Stored data
+-------+
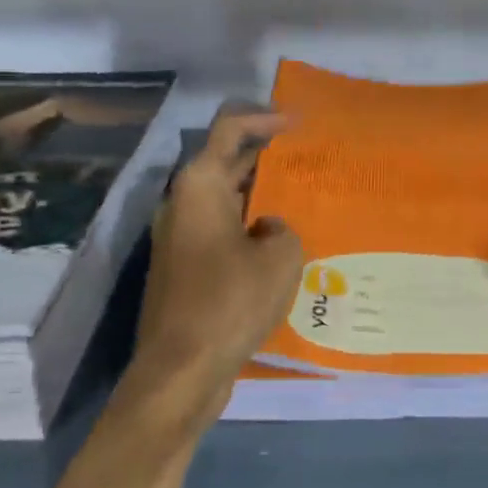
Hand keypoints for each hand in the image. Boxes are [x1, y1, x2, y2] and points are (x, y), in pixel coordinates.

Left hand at [121, 107, 304, 436]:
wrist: (181, 369)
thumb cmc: (230, 301)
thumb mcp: (281, 257)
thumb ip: (284, 228)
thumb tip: (267, 230)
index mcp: (200, 186)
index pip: (231, 130)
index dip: (265, 118)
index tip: (298, 123)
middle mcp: (183, 203)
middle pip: (226, 162)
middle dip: (266, 157)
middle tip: (307, 158)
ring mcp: (180, 237)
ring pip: (225, 200)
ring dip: (260, 195)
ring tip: (302, 198)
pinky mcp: (184, 268)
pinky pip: (222, 231)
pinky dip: (249, 226)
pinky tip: (281, 243)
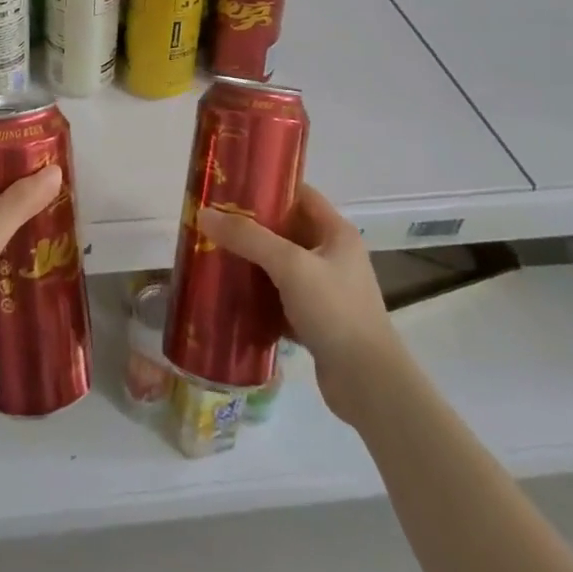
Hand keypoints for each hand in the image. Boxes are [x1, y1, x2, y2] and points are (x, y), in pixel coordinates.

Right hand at [198, 182, 399, 423]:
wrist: (368, 384)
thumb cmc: (335, 311)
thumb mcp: (290, 266)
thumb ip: (248, 238)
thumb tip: (204, 214)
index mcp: (336, 232)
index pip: (300, 194)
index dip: (269, 187)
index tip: (232, 188)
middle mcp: (334, 256)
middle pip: (288, 230)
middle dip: (253, 227)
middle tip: (215, 223)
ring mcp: (327, 290)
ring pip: (282, 266)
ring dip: (253, 262)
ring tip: (216, 255)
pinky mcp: (317, 320)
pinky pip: (282, 298)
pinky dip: (260, 296)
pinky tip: (232, 296)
+-------+
Retype exactly, and only, the lines from the one containing "pinky tip: (281, 243)" through the end of the records above. Pictures stay out of the copy.

• _RESPONSE AREA_:
pinky tip: (281, 243)
Hand keypoints for each hand in the image. Boxes are [x1, y1, x2, y2] and points are (x, y), in pixel coordinates.

Right hand at [198, 182, 399, 423]:
wrist: (368, 384)
thumb cmc: (335, 311)
thumb mcp: (290, 266)
thumb ip: (248, 238)
thumb tip: (204, 214)
index mcp: (336, 232)
index pip: (300, 194)
index dip: (269, 187)
index tip: (232, 188)
middle mcp: (334, 256)
middle pip: (288, 230)
middle dip: (253, 227)
middle tip: (215, 223)
ring mcp: (327, 290)
ring pip: (282, 266)
ring dip: (253, 262)
ring tip: (216, 255)
pinky mcp: (317, 320)
pinky pip: (282, 298)
pinky dip: (260, 296)
pinky tip: (232, 296)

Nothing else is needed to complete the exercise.